Search for the Ultimate Weapon

Sharilynn (2008)

Search for the Ultimate Weapon tries to demonstrate some basic core beliefs held in Chinese martial arts, as you wander around a Shaolin Temple. The game is small, with passable writing, but the implementation of the self-coded interpreter only gets in the way. Some puzzles are too easy, while others rely on guess-the-verb, and the broken out menu system for talking to other characters doesn't even support black and white choices. There's not much depth here.

This game is a homebrewed application that fails to adhere to IF Standards. Unless you're coming up with some amazing innovation, that adds to the game play, why built the game in its own interpreter? A lot of time had to go into programming this game. There's two play modes, auto-completing sentences, and changing color schemes; but for all that work, it still doesn't understand things like 'enter'/'climb'/'tie', and they are commands that are needed in the game. It also doesn't understand some of the IF shortcuts like 'x' for examine. There is no compass directions listed in the room descriptions, and some of the puzzles are so hard I had to turn to the walkthrough.

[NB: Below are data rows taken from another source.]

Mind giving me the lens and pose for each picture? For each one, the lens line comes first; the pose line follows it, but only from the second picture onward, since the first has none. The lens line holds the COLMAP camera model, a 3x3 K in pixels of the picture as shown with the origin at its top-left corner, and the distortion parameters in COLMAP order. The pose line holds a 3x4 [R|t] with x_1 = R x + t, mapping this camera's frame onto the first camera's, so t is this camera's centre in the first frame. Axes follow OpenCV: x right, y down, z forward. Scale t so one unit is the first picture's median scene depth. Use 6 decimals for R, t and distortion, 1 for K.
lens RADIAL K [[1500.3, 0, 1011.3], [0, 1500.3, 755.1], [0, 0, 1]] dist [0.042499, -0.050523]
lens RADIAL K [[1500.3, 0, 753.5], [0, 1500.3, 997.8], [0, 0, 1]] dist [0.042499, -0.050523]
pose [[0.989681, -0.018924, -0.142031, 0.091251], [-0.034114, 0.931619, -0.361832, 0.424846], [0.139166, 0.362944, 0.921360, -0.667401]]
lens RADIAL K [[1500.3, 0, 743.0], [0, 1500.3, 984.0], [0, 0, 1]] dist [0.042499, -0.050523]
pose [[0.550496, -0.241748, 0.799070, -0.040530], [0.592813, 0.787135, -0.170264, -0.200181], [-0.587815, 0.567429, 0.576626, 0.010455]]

There are even more technical problems with this game. It will automatically complete sentences for you, but this becomes a pain when you've already typed 'sw' and need to go south. You actually have to spell the word 'south' instead of using the shortcut of 's' because of this feature. But there are a few things it does nicely too, like the color schemes. They change from night to day and add a little to the game, and a lot of the objects that are listed below the room description are hyper-linked, giving you some of the IF options available. There are even buttons you can push for a lot of the IF standard commands, but I don't think all of this adds enough to the game to justify its own interpreter, and features like the auto-complete just don't work that well.

Even if this game was coded in something like Inform or TADS, you still have a story that's not very compelling. Maybe that's because the author had to work so hard on the interpreter, where the time would have better spent on the story. Tools like Inform and TADS help us tell our stories, and I think they should be used unless you're trying something that's really out of their range. What they do, they do well, and if you're only going to write a text adventure, then writing it in your own interpreter is probably going to hurt it. It's up to you. I gave this game a 2.